This year a fleeting look at what some are calling an unstable market, a slightly desperate business, real artists.While the Zoo Art fair has undergone considerable change, the Frieze has teetered, and regains its balance this year. Sales were so low last year that most feel galleries were said to be ‘playing safe’ in choosing this year’s art. Certainly it took me three visits to our Resonancefm booth, before I saw anything on the aisles that made me feel more than despair, or worse: numb. But perhaps numbness and despair is what we all need right now, as a warning?

Grayson Perry’s tapestry, pictured, and some other choice pieces reminded me that artists are shrewd social commentators, and magicians at delivery, as much in fine art as in the other arts practices such as performance.

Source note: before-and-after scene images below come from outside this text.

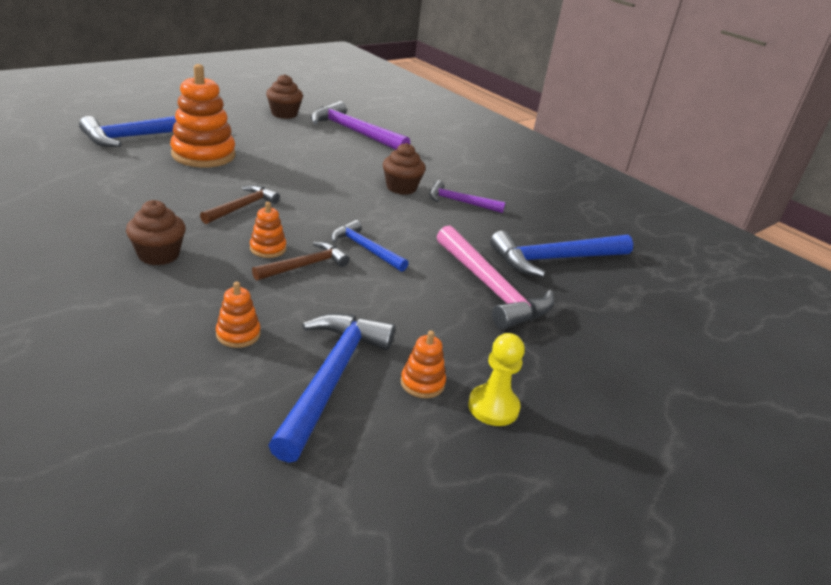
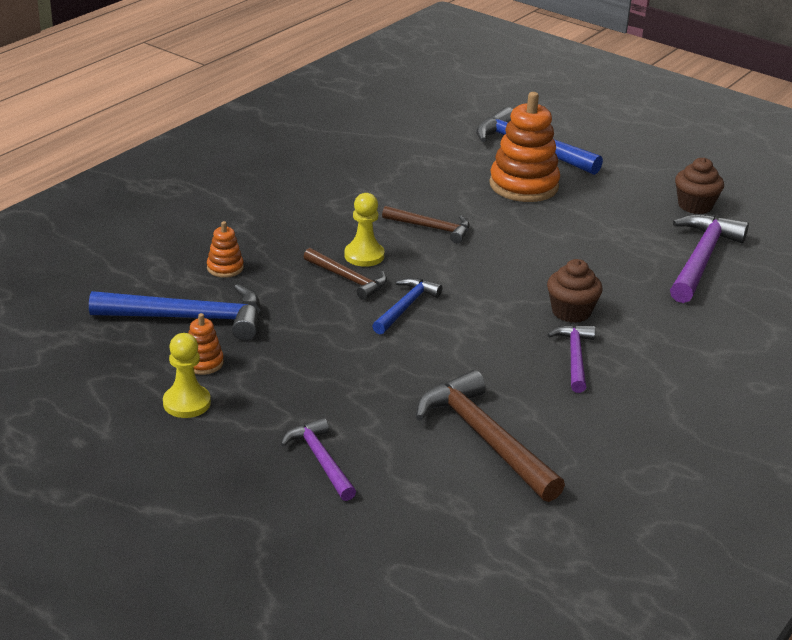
camera: 80 degrees right, 0 degrees up
(159, 255) = (315, 210): brown cupcake -> none
(268, 248) = (364, 256): orange stacking toy -> yellow pawn
(491, 288) = (382, 392): pink hammer -> none
(554, 259) = (485, 438): blue hammer -> brown hammer
(584, 340) = (321, 460): none -> purple hammer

People looking at art (radio, in this instance)

A talk by film-maker Agnes Varda really made the weekend, while other talks spurred on by the recession: Art and The New Deal, stir interest while others fall flat (on purpose) declaring “we are out of ideas, or we are so into ourselves and have forgotten that you are not.”

Overall there were less works that required an audience, less interventions, less fun which left the Frieze feeling like less of an event. The Zoo on the other hand featured sound pieces by Richard Strange, in a real east-end depot, as opposed to the Frieze’s odd choice for the after party: a psuedo-arts-depot recreated in the downstairs of an exclusive Mayfair restaurant, complete with fittingly aggressive bouncers and dining elite. The very reality of The Zoo and its mimicking by the Frieze, life imitating art has never been so complicated.